Where defects arise during the maintenance period, the industry standard forms give the contractor the right (and oblige the employer to permit the contractor) to return to site to remedy the defects, while all the while the employer is holding the second half of the retention.
If the contractor fails to return, the employer retains its common law remedies - for breach of contract, for example.
So are retentions really necessary after all?
Whatever the answer to that question, it seems clear that money will continue to be retained for the foreseeable future and any reform in this respect will inevitably be driven, as at present, by a relatively small number of clients who are seizing the initiative themselves (and who reported to the committee that they are reaping the benefits of doing so).
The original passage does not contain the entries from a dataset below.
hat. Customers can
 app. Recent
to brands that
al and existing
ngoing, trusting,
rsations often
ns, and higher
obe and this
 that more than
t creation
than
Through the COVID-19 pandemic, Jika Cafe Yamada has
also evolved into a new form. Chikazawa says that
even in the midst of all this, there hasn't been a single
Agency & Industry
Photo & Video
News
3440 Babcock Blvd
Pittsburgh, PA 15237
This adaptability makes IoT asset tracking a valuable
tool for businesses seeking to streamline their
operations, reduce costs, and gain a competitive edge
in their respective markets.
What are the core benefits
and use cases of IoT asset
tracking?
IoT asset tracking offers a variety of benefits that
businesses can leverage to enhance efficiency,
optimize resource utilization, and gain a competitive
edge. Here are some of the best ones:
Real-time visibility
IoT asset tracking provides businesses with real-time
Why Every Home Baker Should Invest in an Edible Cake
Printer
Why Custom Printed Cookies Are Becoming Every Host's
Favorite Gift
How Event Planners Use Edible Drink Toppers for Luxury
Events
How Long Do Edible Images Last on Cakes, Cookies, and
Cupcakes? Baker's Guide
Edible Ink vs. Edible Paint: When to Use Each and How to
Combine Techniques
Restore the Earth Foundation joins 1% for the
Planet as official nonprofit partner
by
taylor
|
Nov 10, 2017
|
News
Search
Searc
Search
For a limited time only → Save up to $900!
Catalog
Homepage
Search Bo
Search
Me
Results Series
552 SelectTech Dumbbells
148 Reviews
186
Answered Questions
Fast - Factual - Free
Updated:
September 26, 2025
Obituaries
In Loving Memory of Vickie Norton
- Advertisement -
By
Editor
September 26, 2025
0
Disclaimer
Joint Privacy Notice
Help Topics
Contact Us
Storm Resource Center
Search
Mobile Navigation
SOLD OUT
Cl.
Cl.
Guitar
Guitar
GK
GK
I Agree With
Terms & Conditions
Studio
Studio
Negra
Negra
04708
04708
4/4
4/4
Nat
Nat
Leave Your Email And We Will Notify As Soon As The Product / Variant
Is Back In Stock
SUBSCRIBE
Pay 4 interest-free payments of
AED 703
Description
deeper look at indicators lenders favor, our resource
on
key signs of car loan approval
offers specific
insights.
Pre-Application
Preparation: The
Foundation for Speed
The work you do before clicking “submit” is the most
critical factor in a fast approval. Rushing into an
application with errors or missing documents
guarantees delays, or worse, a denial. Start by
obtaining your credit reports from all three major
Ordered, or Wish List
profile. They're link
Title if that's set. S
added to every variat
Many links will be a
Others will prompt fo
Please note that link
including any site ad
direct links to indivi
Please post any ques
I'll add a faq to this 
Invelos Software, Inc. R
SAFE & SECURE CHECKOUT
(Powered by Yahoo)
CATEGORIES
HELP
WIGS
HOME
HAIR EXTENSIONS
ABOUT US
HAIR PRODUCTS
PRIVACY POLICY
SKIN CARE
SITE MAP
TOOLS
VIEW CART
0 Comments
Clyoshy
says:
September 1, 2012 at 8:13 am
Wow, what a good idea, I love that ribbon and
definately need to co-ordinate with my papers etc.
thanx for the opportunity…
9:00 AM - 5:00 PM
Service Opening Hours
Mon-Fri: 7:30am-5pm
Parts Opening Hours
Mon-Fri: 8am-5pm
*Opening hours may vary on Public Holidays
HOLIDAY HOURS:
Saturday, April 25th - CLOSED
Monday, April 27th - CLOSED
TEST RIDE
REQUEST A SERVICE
So it seems that retentions should be either permitted, or eradicated, across the board. While clients still insist on retentions, main contractors are forced to pass the burden on to subcontractors and are often placed in the position of having to accept standard form bonds in lieu of retention notwithstanding concerns as to the potentially prohibitive cost of such a regime and the fear that the bond market might be unable to sustain the demand if this method were adopted across the industry.
Catriona Dodsworth was assisted in the preparation of this article by Richard Davies, assistant solicitor in the construction department at Masons' London office.
Key points Are retention provisions a cause or a symptom of a lack of co-operation and trust in the industry? It all depends on one's point of view.
Evolution not revolution - the select committee's report steers a middle path and encourages the Government to phase out retentions by 2007.
The law and contracts provide remedies for defects in the absence of retention.
If retention is required, it should apply to the whole supply chain.